P. S. Please don’t worry about the minor glue-squirting incident. We are used to children and we can always revarnish that table.
Tick Tock Playgroup
The Old Barn
4 Spence Hill
Oxshott
Surrey
Mrs Rebecca Brandon 9 November 2005
The Pines
43 Elton Road
Oxshott
Surrey
Dear Mrs Brandon
Thank you for your letter. I’m glad you’re looking forward to the parents and children activity morning. Unfortunately there will be no dressing-up clothes for adults, nor will there be any facility for ‘swapping outfits with other parents’ as you suggest.
I’m glad to say that Minnie has broadened her activities in playgroup and is spending a lot of time in our new ‘Shop’ corner.
With kind regards

Teri Ashley
Play Leader

P. S. Please don’t worry about the minor ink-squirting incident. We are used to children and Mrs Soper can always re-dye her hair.
ONE
OK. Don’t panic. I’m in charge. I, Rebecca Brandon (née Bloomwood), am the adult. Not my two-year-old daughter.
Only I’m not sure she realizes this.
‘Minnie, darling, give me the pony.’ I try to sound calm and assured, like Nanny Sue off the telly.

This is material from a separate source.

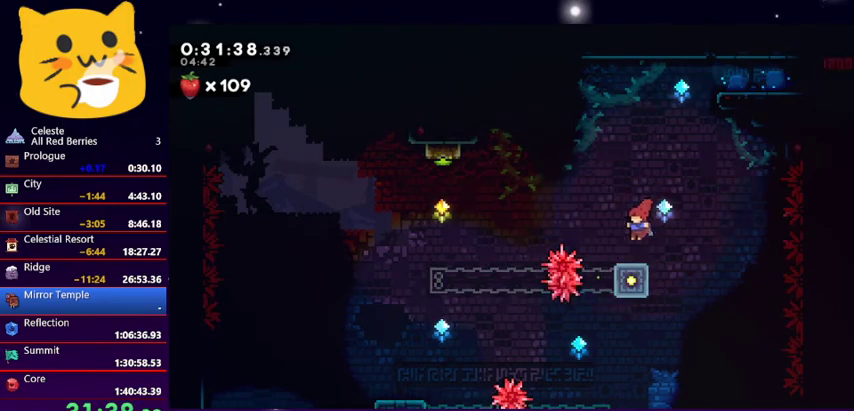
{"keys": ["jump1", "left", "up"], "events": [[100, "jump1", "down"], [100, "up", "down"]]}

‘Poneeee.’ Minnie grips the toy pony more tightly.
‘No pony.’
‘Mine!’ she cries hysterically. ‘Miiiine poneee!’
Aargh. I’m holding about a million shopping bags, my face is sweating, and I could really do without this.
It was all going so well. I’ve been round the whole shopping mall and bought all the last little things on my Christmas list. Minnie and I were heading towards Santa’s Grotto, and I only stopped for a moment to look at a dolls’ house. Whereupon Minnie grabbed a toy pony off the display and refused to put it back. And now I’m in the middle of Pony-gate.
A mother in J Brand skinny jeans with an impeccably dressed daughter walks past, giving me the Mummy Once-over, and I flinch. Since I had Minnie, I’ve learned that the Mummy Once-over is even more savage than the Manhattan Once-over. In the Mummy Once-over, they don’t just assess and price your clothes to the nearest penny in one sweeping glance. Oh no. They also take in your child’s clothes, pram brand, nappy bag, snack choice and whether your child is smiling, snotty or screaming.
Which I know is a lot to take in, in a one-second glance, but believe me, mothers are multi-taskers.
Minnie definitely scores top marks for her outfit. (Dress: one-off Danny Kovitz; coat: Rachel Riley; shoes: Baby Dior.